Parse the TPI (type information) stream of PDB files. This parses the TPI stream (stream 2) from the PDB file. This stream contains some header information followed by a series of codeview records. There is some additional complexity here in that alongside this stream of codeview records is a serialized hash table in order to efficiently query the types.
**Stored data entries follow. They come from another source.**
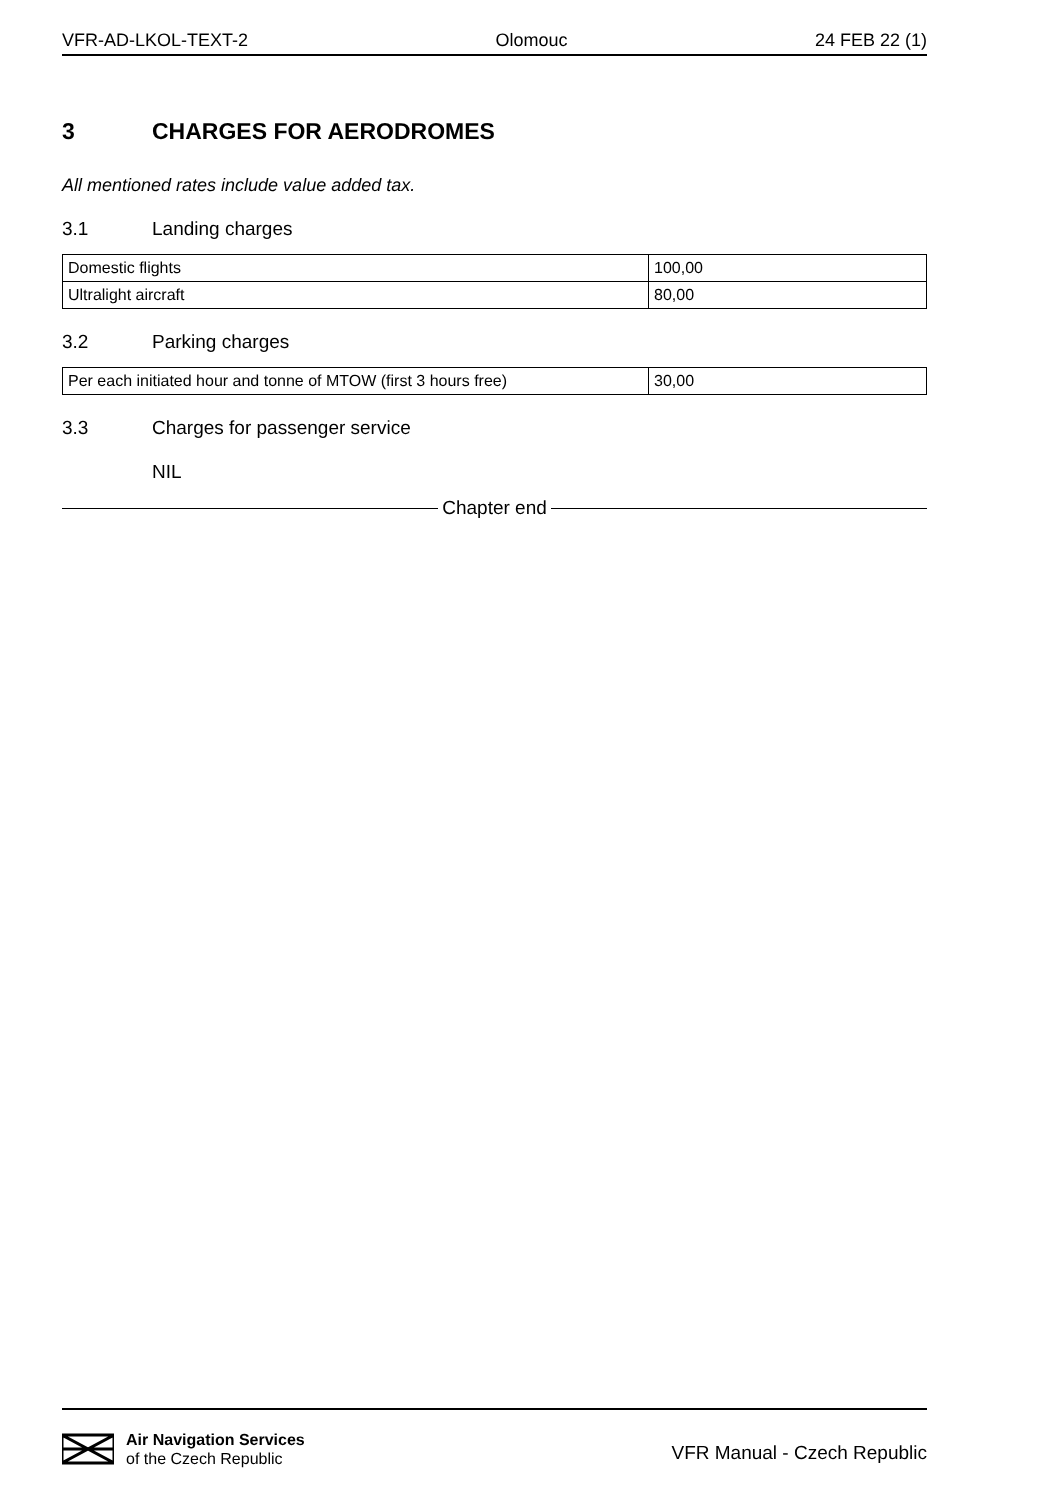VFR-AD-LKOL-TEXT-2 Olomouc 24 FEB 22 (1)
3 CHARGES FOR AERODROMES
All mentioned rates include value added tax.
3.1 Landing charges
| Domestic flights | 100,00 |
| Ultralight aircraft | 80,00 |
3.2 Parking charges
| Per each initiated hour and tonne of MTOW (first 3 hours free) | 30,00 |
3.3 Charges for passenger service
NIL
Chapter end
Air Navigation Services
of the Czech Republic
VFR Manual - Czech Republic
We parse the necessary bookkeeping information to allow us to reconstruct the hash table, but we do not actually construct it yet as there are still a few things that need to be understood first. Differential Revision: http://reviews.llvm.org/D19840 Reviewed By: ruiu, rnk llvm-svn: 268343

commit: f5c59654f7c8438294ecb6ac0b8613782e0d3956 [log] [tgz]
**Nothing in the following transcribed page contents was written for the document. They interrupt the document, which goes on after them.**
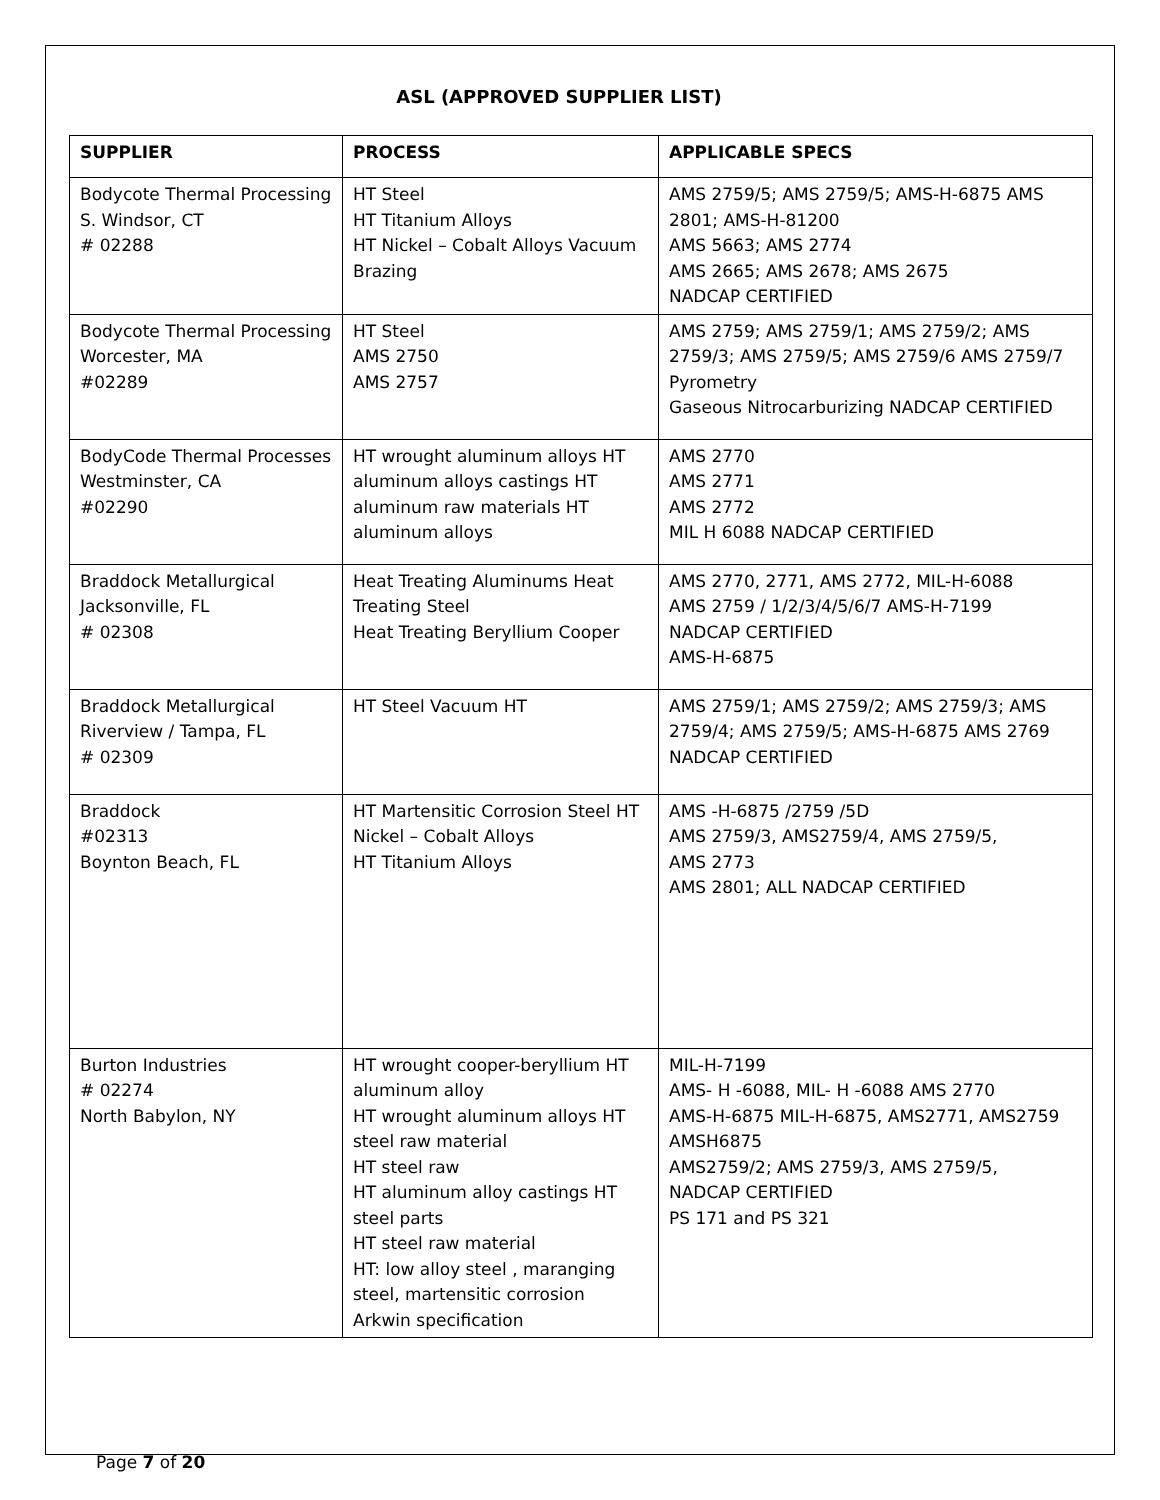ASL (APPROVED SUPPLIER LIST)
| SUPPLIER | PROCESS | APPLICABLE SPECS |
| --- | --- | --- |
| Bodycote Thermal Processing S. Windsor, CT # 02288 | HT Steel HT Titanium Alloys HT Nickel – Cobalt Alloys Vacuum Brazing | AMS 2759/5; AMS 2759/5; AMS-H-6875 AMS 2801; AMS-H-81200 AMS 5663; AMS 2774 AMS 2665; AMS 2678; AMS 2675 NADCAP CERTIFIED |
| Bodycote Thermal Processing Worcester, MA #02289 | HT Steel AMS 2750 AMS 2757 | AMS 2759; AMS 2759/1; AMS 2759/2; AMS 2759/3; AMS 2759/5; AMS 2759/6 AMS 2759/7 Pyrometry Gaseous Nitrocarburizing NADCAP CERTIFIED |
| BodyCode Thermal Processes Westminster, CA #02290 | HT wrought aluminum alloys HT aluminum alloys castings HT aluminum raw materials HT aluminum alloys | AMS 2770 AMS 2771 AMS 2772 MIL H 6088 NADCAP CERTIFIED |
| Braddock Metallurgical Jacksonville, FL # 02308 | Heat Treating Aluminums Heat Treating Steel Heat Treating Beryllium Cooper | AMS 2770, 2771, AMS 2772, MIL-H-6088 AMS 2759 / 1/2/3/4/5/6/7 AMS-H-7199 NADCAP CERTIFIED AMS-H-6875 |
| Braddock Metallurgical Riverview / Tampa, FL # 02309 | HT Steel Vacuum HT | AMS 2759/1; AMS 2759/2; AMS 2759/3; AMS 2759/4; AMS 2759/5; AMS-H-6875 AMS 2769 NADCAP CERTIFIED |
| Braddock #02313 Boynton Beach, FL | HT Martensitic Corrosion Steel HT Nickel – Cobalt Alloys HT Titanium Alloys | AMS -H-6875 /2759 /5D AMS 2759/3, AMS2759/4, AMS 2759/5, AMS 2773 AMS 2801; ALL NADCAP CERTIFIED |
| Burton Industries # 02274 North Babylon, NY | HT wrought cooper-beryllium HT aluminum alloy HT wrought aluminum alloys HT steel raw material HT steel raw HT aluminum alloy castings HT steel parts HT steel raw material HT: low alloy steel , maranging steel, martensitic corrosion Arkwin specification | MIL-H-7199 AMS- H -6088, MIL- H -6088 AMS 2770 AMS-H-6875 MIL-H-6875, AMS2771, AMS2759 AMSH6875 AMS2759/2; AMS 2759/3, AMS 2759/5, NADCAP CERTIFIED PS 171 and PS 321 |
Page 7 of 20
author: Zachary Turner <zturner@google.com> Tue May 03 00:28:21 2016 +0000
committer: Zachary Turner <zturner@google.com> Tue May 03 00:28:21 2016 +0000
tree: 8d242825d7c9ecf7eebccc365b729d0bdf04856a
parent: 88bb163f816d00d2805b6a0d97ea0f4200b84553 [diff] [blame]
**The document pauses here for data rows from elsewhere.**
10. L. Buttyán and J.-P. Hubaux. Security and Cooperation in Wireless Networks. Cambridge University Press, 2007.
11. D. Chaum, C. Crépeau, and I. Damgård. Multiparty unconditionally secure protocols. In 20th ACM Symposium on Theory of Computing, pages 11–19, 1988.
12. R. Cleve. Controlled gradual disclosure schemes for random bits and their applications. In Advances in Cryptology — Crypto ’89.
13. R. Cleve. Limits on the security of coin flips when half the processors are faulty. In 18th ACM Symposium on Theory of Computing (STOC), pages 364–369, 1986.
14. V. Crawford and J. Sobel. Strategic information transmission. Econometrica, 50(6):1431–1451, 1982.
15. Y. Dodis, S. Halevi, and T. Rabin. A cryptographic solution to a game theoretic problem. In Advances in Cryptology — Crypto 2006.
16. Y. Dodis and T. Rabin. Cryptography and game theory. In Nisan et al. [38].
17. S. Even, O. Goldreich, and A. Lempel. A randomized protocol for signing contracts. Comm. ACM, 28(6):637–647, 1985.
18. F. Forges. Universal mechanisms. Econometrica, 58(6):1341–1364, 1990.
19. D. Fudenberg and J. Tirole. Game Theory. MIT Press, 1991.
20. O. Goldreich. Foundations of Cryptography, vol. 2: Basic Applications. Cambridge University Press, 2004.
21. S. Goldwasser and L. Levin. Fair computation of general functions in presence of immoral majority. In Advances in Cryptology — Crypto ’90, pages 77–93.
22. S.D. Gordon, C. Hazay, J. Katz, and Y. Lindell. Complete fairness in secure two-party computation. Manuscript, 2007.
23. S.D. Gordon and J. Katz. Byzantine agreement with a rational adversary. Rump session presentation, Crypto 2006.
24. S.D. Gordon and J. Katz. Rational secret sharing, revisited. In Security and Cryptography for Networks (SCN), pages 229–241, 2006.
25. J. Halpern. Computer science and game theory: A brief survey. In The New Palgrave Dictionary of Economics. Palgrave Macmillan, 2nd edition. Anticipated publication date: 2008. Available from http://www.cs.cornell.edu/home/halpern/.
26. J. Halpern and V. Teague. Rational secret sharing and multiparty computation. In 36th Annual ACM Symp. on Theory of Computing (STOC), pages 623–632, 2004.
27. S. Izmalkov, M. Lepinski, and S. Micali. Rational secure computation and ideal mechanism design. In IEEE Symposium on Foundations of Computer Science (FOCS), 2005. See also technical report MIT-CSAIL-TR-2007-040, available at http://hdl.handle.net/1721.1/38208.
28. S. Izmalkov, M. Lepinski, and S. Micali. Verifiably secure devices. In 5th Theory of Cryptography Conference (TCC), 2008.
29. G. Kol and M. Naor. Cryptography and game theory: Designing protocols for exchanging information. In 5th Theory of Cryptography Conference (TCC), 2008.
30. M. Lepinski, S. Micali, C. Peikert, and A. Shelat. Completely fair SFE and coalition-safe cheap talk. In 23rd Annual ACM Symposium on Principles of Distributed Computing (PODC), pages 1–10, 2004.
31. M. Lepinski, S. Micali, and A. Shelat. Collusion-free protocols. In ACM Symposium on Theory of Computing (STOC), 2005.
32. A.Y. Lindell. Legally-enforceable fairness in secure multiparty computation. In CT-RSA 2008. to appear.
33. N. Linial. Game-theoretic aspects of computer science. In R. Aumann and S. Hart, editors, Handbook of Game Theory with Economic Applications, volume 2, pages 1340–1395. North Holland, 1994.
diff --git a/llvm/lib/DebugInfo/PDB/Raw/TpiStream.cpp b/llvm/lib/DebugInfo/PDB/Raw/TpiStream.cpp
new file mode 100644
index 0000000..7ee4c60
--- /dev/null
+++ b/llvm/lib/DebugInfo/PDB/Raw/TpiStream.cpp

@@ -0,0 +1,143 @@
+//===- TpiStream.cpp - PDB Type Info (TPI) Stream 2 Access ----------------===//
+//
+//                     The LLVM Compiler Infrastructure
+//
+// This file is distributed under the University of Illinois Open Source
+// License. See LICENSE.TXT for details.
+//
+//===----------------------------------------------------------------------===//
+
+#include "llvm/DebugInfo/PDB/Raw/TpiStream.h"
+
+#include "llvm/DebugInfo/CodeView/CodeView.h"
+#include "llvm/DebugInfo/CodeView/TypeRecord.h"
+#include "llvm/DebugInfo/PDB/Raw/MappedBlockStream.h"
+#include "llvm/DebugInfo/PDB/Raw/RawConstants.h"
+#include "llvm/DebugInfo/PDB/Raw/StreamReader.h"
+
+#include "llvm/Support/Endian.h"
+
+using namespace llvm;
+using namespace llvm::support;
+using namespace llvm::pdb;
+
+namespace {
+const uint32_t MinTypeIndex = codeview::TypeIndex::FirstNonSimpleIndex;
+
+const uint32_t MinHashBuckets = 0x1000;
+const uint32_t MaxHashBuckets = 0x40000;
+}
+
+static uint32_t HashBufferV8(uint8_t *buffer, uint32_t NumBuckets) {
+  // Not yet implemented, this is probably some variation of CRC32 but we need
+  // to be sure of the precise implementation otherwise we won't be able to work
+  // with persisted hash values.
+  return 0;
+}
+
+struct TpiStream::HeaderInfo {
+  struct EmbeddedBuf {
+    little32_t Off;
+    ulittle32_t Length;
+  };
+
+  ulittle32_t Version;
+  ulittle32_t HeaderSize;
+  ulittle32_t TypeIndexBegin;
+  ulittle32_t TypeIndexEnd;
+  ulittle32_t TypeRecordBytes;
+
+  ulittle16_t HashStreamIndex;
+  ulittle16_t HashAuxStreamIndex;
+  ulittle32_t HashKeySize;
+  ulittle32_t NumHashBuckets;
+
+  EmbeddedBuf HashValueBuffer;
+  EmbeddedBuf IndexOffsetBuffer;
+  EmbeddedBuf HashAdjBuffer;
+};
+
+TpiStream::TpiStream(PDBFile &File)
+    : Pdb(File), Stream(StreamTPI, File), HashFunction(nullptr) {}
+
+TpiStream::~TpiStream() {}
+
+std::error_code TpiStream::reload() {
+  StreamReader Reader(Stream);
+
+  if (Reader.bytesRemaining() < sizeof(HeaderInfo))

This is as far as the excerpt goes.